## Work to do:
Which lines in the entries contain the string "context"? List each of them in full.

## Material for the task:
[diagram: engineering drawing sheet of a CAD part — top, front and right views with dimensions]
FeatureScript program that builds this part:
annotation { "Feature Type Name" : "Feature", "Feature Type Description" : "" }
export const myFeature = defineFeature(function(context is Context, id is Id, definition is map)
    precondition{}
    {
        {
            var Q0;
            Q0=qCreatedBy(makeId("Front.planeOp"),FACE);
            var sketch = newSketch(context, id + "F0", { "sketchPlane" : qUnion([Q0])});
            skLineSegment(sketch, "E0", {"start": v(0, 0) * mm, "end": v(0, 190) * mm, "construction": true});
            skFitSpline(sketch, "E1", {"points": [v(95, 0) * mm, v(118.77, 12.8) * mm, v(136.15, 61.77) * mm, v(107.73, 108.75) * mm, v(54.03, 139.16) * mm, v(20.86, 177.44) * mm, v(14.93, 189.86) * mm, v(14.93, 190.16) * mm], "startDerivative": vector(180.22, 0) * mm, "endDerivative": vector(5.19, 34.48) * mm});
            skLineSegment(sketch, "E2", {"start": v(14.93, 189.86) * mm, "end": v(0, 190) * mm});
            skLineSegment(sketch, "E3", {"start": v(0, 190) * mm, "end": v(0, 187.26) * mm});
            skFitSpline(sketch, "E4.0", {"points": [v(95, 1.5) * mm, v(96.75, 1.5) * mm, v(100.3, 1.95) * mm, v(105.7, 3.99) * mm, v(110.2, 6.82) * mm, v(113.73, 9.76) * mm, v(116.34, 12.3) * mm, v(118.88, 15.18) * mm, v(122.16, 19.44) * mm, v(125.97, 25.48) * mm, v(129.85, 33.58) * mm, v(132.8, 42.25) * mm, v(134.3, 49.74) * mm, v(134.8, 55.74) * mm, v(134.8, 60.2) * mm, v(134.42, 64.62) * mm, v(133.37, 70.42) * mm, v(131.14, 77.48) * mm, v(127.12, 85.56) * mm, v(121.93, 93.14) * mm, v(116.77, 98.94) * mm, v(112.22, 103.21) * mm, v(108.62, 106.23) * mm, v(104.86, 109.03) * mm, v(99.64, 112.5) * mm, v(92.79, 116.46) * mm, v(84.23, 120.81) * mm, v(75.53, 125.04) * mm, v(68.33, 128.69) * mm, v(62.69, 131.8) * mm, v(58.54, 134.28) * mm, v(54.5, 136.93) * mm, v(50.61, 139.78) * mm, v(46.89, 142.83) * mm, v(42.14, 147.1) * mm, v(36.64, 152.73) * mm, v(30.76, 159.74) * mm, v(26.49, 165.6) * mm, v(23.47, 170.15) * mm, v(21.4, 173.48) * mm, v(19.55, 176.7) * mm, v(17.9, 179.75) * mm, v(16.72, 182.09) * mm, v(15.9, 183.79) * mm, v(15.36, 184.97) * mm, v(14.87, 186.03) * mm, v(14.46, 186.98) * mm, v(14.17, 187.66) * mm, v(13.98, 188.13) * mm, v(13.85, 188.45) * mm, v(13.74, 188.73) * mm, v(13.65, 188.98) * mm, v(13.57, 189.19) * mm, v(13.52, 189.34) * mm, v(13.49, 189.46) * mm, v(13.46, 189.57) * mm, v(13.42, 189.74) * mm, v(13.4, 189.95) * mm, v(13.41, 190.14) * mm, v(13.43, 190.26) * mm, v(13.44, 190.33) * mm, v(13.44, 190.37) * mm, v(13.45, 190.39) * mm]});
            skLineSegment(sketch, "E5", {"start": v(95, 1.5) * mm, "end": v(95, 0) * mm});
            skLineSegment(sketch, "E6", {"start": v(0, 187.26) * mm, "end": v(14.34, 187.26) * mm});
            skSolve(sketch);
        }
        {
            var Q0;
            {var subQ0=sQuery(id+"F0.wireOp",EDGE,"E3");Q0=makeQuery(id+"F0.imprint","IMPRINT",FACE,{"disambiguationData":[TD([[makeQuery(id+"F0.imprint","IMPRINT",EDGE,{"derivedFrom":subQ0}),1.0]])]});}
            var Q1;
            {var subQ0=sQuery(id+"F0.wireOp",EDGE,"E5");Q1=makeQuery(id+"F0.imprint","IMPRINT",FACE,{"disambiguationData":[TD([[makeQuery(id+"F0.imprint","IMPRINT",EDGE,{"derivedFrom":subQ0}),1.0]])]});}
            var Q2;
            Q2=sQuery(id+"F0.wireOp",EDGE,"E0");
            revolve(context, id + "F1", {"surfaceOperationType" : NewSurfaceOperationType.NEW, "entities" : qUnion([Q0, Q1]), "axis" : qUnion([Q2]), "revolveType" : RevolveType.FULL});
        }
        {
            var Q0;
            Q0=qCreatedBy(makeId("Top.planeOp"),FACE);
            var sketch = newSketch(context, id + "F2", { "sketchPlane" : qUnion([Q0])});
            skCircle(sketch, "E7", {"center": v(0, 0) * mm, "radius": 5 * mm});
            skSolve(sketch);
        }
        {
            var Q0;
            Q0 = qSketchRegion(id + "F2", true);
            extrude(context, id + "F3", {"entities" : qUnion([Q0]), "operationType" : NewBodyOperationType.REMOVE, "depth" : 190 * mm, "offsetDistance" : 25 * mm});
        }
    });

## Exercise answer:
export const myFeature = defineFeature(function(context is Context, id is Id, definition is map)
            var sketch = newSketch(context, id + "F0", { "sketchPlane" : qUnion([Q0])});
            revolve(context, id + "F1", {"surfaceOperationType" : NewSurfaceOperationType.NEW, "entities" : qUnion([Q0, Q1]), "axis" : qUnion([Q2]), "revolveType" : RevolveType.FULL});
            var sketch = newSketch(context, id + "F2", { "sketchPlane" : qUnion([Q0])});
            extrude(context, id + "F3", {"entities" : qUnion([Q0]), "operationType" : NewBodyOperationType.REMOVE, "depth" : 190 * mm, "offsetDistance" : 25 * mm});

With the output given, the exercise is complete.